Neben einem faszinierenden kulturellen Event hatte die Veranstaltung aber noch mehr zu bieten. Viele deutsche und polnische Künstler haben sich dort kennengelernt und austauschen können. Auch die Hamburger Kunstszene (z.B. Horst Werner), hat die polnischen Künstler herzlich aufgenommen und Grundsteine für eine weitere Zusammenarbeit legen können. Schließlich sind die in Deutschland lebenden polnischen Künstler ein perfektes Bindeglied zwischen deutscher und polnischer Kunst- und Kulturszene. Durch ihre regelmäßigen Besuche in Polen sind sie buchstäblich "Kulturbotschafter" zwischen beiden Ländern.

"Wir haben das Interesse der Hamburger Bürger wecken und damit einen wichtigen Beitrag zum Kulturaustausch leisten können", sagt Mariola Rutschka (agit polska), die Realisatorin und Initiatorin des Projektes. "Die Küntstler in unserer Veranstaltung leben seit Jahrzehnten hier und haben längst eine Doppelidentität. Sie haben das polnische Kulturerbe im Gepäck. Und sie tragen die polnische und gleichzeitig eine deutsche Identität in sich. Polnisches verschmilzt mit Deutschem. Polnisches beeinflusst Deutsches und wird zu Deutschem. Das Fremde wird somit zum Vertrauten", fügt sie hinzu.

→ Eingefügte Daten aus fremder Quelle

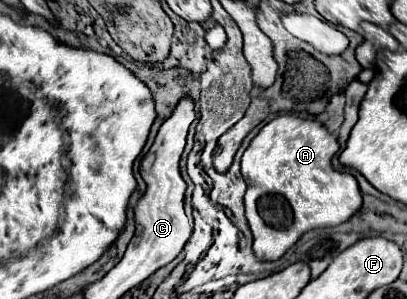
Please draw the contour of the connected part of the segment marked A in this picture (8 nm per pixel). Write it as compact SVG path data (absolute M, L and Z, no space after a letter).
M292 114L276 116L254 136L242 156L242 176L248 184L244 204L246 218L254 234L254 252L258 260L278 260L304 232L338 226L362 206L362 194L356 178L332 168L330 160L338 148L338 136L328 132L324 124L316 120L302 120Z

Das Projekt hat dazu beigetragen, die deutsch-polnischen Beziehungen zu verbessern. Deutsche und Polen haben sich kennen und schätzen gelernt. Deutsche Besucher haben einen intensiven Einblick in die polnischer Literatur, Musik und bildende Kunst höchster Qualität erhalten. Internationale Begegnungen fanden statt. Zum Beispiel mit der Autorin und Publizistin Peggy Parnass und dem Schriftsteller Arno Surminski.

Die rund 600 Besucher waren sich einig: Eine rundum gelungene Veranstaltung die zahlreiche international renommierte Künstler präsentierte:

Alexandra Hinz-Wladyka - Malerei
Halina Bober - Malerei
Jan de Weryha-Wysoczański - Holzobjekte

Angélique Duvier (Sprecherin)
Krystyna Stańko (Gesang, Gitarre)
Vladyslav Sendecki (Piano)

Ewelina Nowicka (Violine)
Mariola Rutschka, Magdalena Erdman (Querflöte)
Waldemar Saez-Eggers (Piano)

Das Projekt wurde mit Unterstützung vom Beauftragten der Bundesregierung für Kultur und Medien aufgrund eines Beschlusses des Deutschen Bundestages und des Generalkonsulats der Republik Polen in Hamburg realisiert.